SUPPLIED MATERIAL -
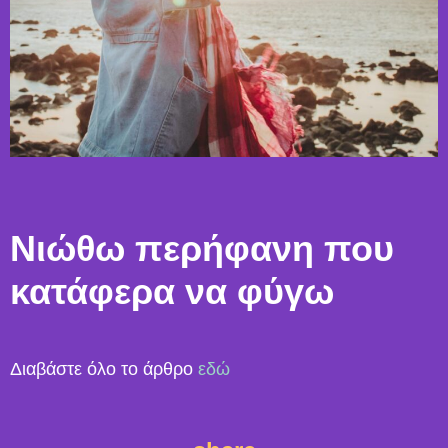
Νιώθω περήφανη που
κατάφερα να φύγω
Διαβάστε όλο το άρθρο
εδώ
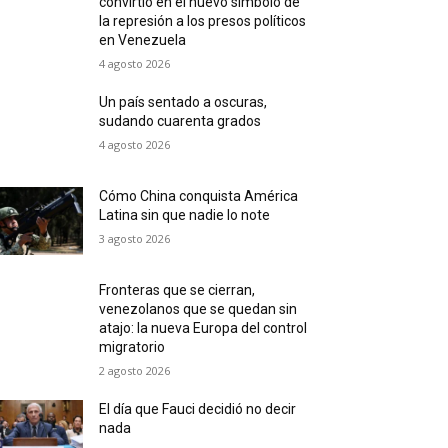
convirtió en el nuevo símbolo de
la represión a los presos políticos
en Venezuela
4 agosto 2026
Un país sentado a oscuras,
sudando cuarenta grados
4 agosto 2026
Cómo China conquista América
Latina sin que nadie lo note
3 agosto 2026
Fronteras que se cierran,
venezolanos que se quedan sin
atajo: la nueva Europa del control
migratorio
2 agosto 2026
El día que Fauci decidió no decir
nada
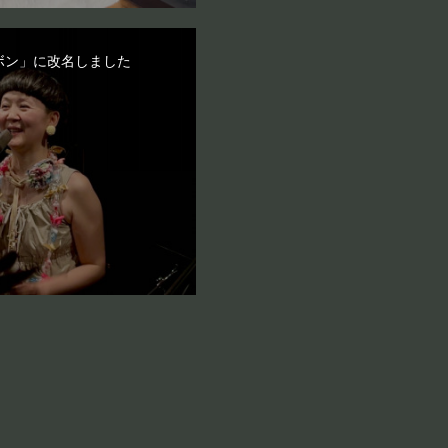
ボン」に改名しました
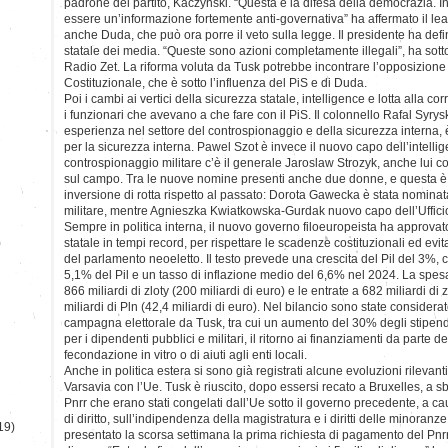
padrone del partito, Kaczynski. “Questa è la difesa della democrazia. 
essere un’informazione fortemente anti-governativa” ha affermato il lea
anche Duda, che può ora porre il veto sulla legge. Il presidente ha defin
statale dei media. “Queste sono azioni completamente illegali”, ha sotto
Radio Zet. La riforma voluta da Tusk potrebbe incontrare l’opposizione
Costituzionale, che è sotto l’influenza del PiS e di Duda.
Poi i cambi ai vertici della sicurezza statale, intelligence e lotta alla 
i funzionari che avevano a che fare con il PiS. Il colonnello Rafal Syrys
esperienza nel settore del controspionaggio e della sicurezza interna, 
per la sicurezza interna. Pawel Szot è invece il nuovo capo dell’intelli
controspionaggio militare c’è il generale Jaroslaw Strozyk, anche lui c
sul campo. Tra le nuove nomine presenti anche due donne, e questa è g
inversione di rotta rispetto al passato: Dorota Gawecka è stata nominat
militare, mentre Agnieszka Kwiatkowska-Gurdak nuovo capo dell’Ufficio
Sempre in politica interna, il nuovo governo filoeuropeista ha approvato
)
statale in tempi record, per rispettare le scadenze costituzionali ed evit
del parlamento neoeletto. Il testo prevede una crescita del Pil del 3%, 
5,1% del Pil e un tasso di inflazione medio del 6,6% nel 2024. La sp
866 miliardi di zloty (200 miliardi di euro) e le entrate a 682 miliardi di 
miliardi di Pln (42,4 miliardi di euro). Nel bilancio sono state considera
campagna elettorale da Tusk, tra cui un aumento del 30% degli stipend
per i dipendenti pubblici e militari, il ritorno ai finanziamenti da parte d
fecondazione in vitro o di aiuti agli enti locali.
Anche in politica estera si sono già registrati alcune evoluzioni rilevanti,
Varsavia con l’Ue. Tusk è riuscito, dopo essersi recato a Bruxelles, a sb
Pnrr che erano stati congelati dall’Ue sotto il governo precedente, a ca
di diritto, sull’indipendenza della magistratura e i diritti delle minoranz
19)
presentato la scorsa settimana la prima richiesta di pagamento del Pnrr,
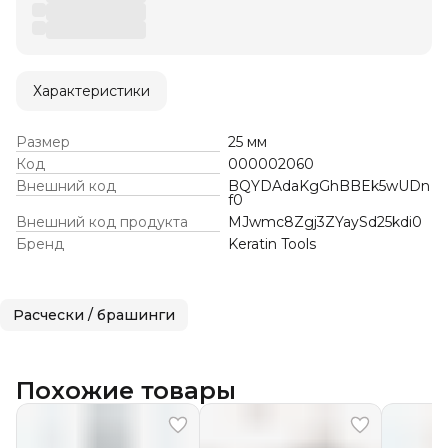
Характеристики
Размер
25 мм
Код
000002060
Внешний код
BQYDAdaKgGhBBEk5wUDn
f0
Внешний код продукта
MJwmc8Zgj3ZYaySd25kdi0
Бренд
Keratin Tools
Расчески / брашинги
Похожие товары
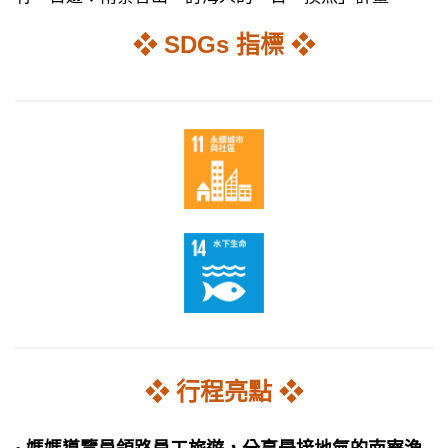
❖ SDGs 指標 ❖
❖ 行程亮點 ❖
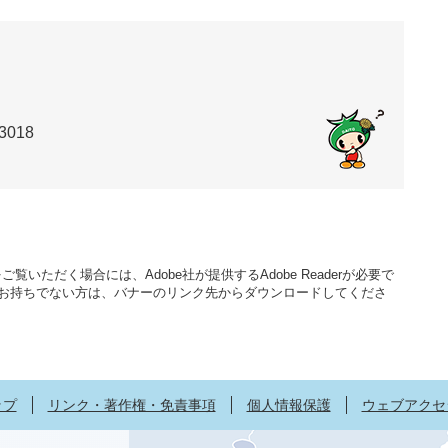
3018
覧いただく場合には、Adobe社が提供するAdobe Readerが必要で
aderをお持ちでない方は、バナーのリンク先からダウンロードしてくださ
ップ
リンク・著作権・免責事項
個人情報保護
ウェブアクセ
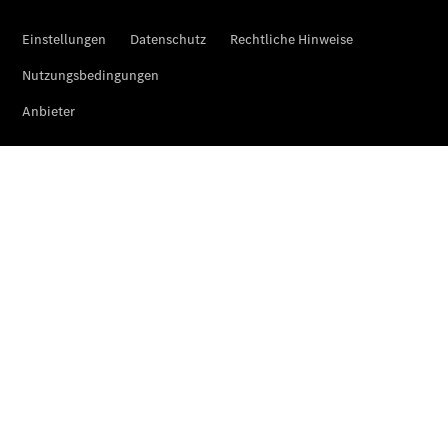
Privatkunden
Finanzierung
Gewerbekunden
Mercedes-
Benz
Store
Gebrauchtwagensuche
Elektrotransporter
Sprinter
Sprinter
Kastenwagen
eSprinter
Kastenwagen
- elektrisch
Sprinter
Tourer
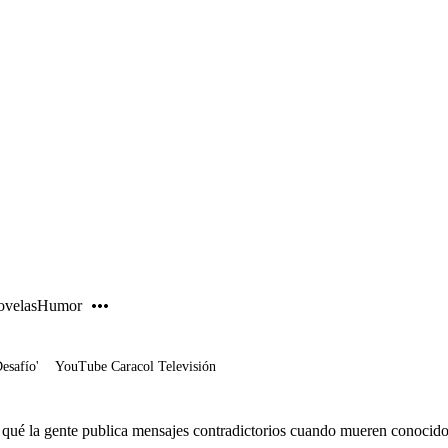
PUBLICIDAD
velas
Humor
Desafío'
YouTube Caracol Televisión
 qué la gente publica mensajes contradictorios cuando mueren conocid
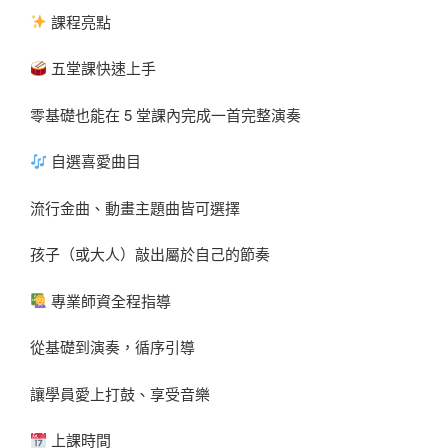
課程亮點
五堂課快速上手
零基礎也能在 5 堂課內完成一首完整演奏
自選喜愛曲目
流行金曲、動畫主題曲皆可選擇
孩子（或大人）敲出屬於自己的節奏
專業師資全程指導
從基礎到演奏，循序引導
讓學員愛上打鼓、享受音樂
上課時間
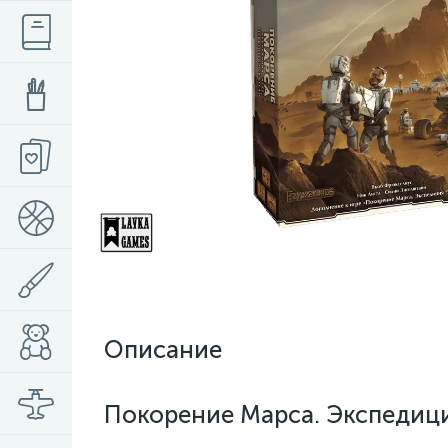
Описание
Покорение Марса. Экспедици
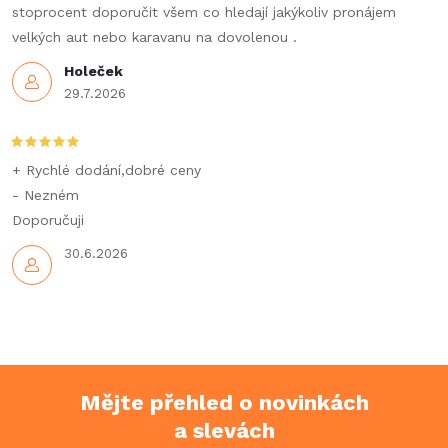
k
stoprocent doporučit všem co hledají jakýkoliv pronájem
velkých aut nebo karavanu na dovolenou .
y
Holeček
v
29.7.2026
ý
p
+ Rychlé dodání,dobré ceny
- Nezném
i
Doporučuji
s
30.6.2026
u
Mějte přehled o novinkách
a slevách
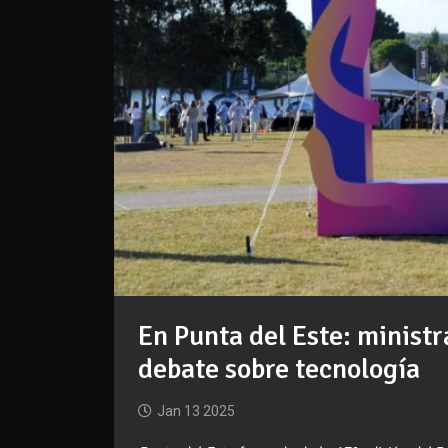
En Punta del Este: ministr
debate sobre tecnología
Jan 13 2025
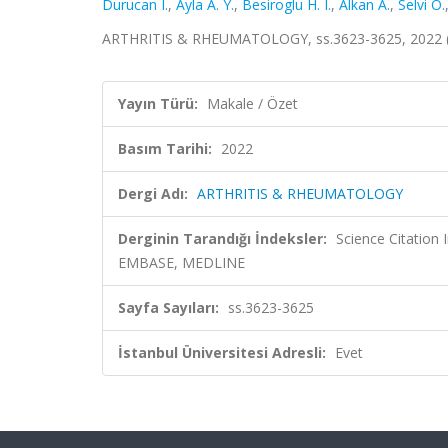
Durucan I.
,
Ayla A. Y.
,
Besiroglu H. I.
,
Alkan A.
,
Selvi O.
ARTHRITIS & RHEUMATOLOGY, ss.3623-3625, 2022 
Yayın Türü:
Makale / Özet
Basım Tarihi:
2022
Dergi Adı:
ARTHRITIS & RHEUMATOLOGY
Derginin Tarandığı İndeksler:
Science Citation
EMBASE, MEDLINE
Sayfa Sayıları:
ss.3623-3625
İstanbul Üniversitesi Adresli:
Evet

PROBLEM - Among the records, find all lines that include the string "Duda" and return them.

RESULT -
anche Duda, che può ora porre il veto sulla legge. Il presidente ha defin
Costituzionale, che è sotto l’influenza del PiS e di Duda.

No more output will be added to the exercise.